Docker Retention Cleanup

Cessy uses retention labels to make Docker cleanup safe on shared hosts. Broad Docker prune commands can delete runtime or workspace state, so automated cleanup only removes objects that explicitly opt in as disposable CI or test artifacts.

Safety model

Cleanup may delete an object only when all retention labels agree that it is disposable:

ces.owner=ci|test
ces.environment=ci
ces.safe_to_prune=true
ces.preserve=false
ces.ttl_hours=<positive number>

Runtime and workspace objects should be visible in reports but protected by default:

ces.owner=workspace|production|staging|dev
ces.environment=production|staging|dev|ci
ces.app_id=<uuid>
ces.workspace_id=<id>
ces.tenant_id=<id>
ces.preserve=true
ces.safe_to_prune=false

Unlabeled ces-ws-* volumes are hard-blocked.
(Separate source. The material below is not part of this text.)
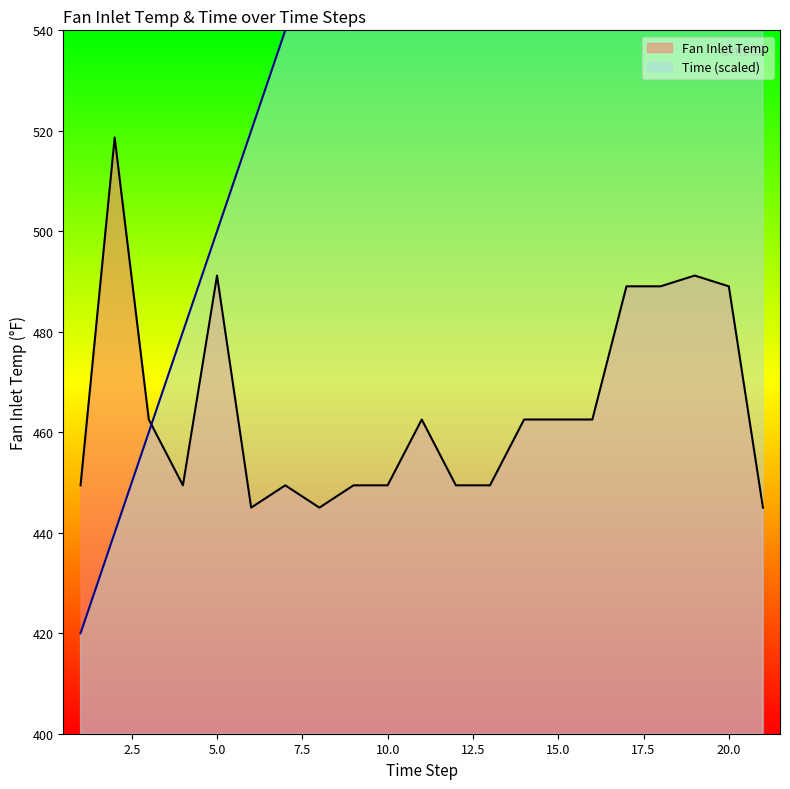

What is the value of the Fan Inlet Temp point at the 3rd from the left?

462.5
Treat those names as possible workspace volumes unless the object creation path has been audited and labeled.

Cleanup workflow

Run dry-run first whenever you inspect or operate the cleanup manually:

$npm run docker:retention:dry-run -- --json

Apply mode deletes only expired objects that pass the label and TTL rules:

$npm run docker:retention:apply -- --json

Reports group objects by owner, environment, app id, and workspace id. Each object includes a reason such as ttl_expired, ttl_not_expired, preserve_true, or ces_workspace_volume_without_explicit_safe_to_prune.

Scheduled cleanup

The Docker retention cleanup GitHub workflow runs daily. It produces a dry-run report, applies label-gated cleanup on scheduled runs, and checks Docker disk usage after cleanup.

DOCKER_DISK_USAGE_ALERT_PERCENT controls the alert threshold and defaults to 80. When Docker disk usage remains at or above the threshold after cleanup, the workflow fails so the red run becomes the alert.

Runner pool isolation

CI workflows can use repository variables to separate low-Docker jobs from Docker-heavy jobs:

CI_LOW_DOCKER_RUNNER_LABELS=["self-hosted","hetzner","low-docker"]
CI_DOCKER_RUNNER_LABELS=["self-hosted","hetzner","docker"]
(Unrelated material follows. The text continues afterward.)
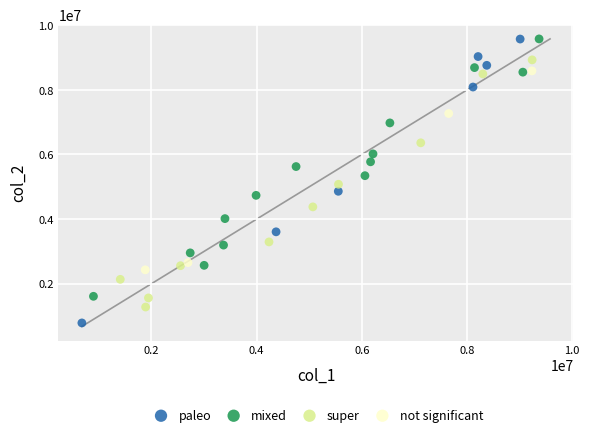

Which series has the largest Y range (max minus min)?

paleo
Low-Docker jobs include typecheck, lint, static checks, affected unit tests, and post-merge unit coverage. Docker-heavy jobs include image builds, integration tests, and retention cleanup. When variables are not configured, workflows fall back to the shared self-hosted Hetzner runner labels.

When the alert fires

  1. Open the failed workflow run and inspect the dry-run and apply reports.
  2. Confirm whether large blocked objects are preserved runtime objects or unlabeled ces-ws-* volumes.
  3. Do not delete unlabeled workspace volumes from the host shell.
  4. Fix labels at the object creation path when an object is disposable.
  5. Re-run dry-run, then apply only after the safe deletion set is limited to disposable CI or test objects.
  6. If build cache dominates usage, schedule a maintenance window instead of pruning while image builds are active.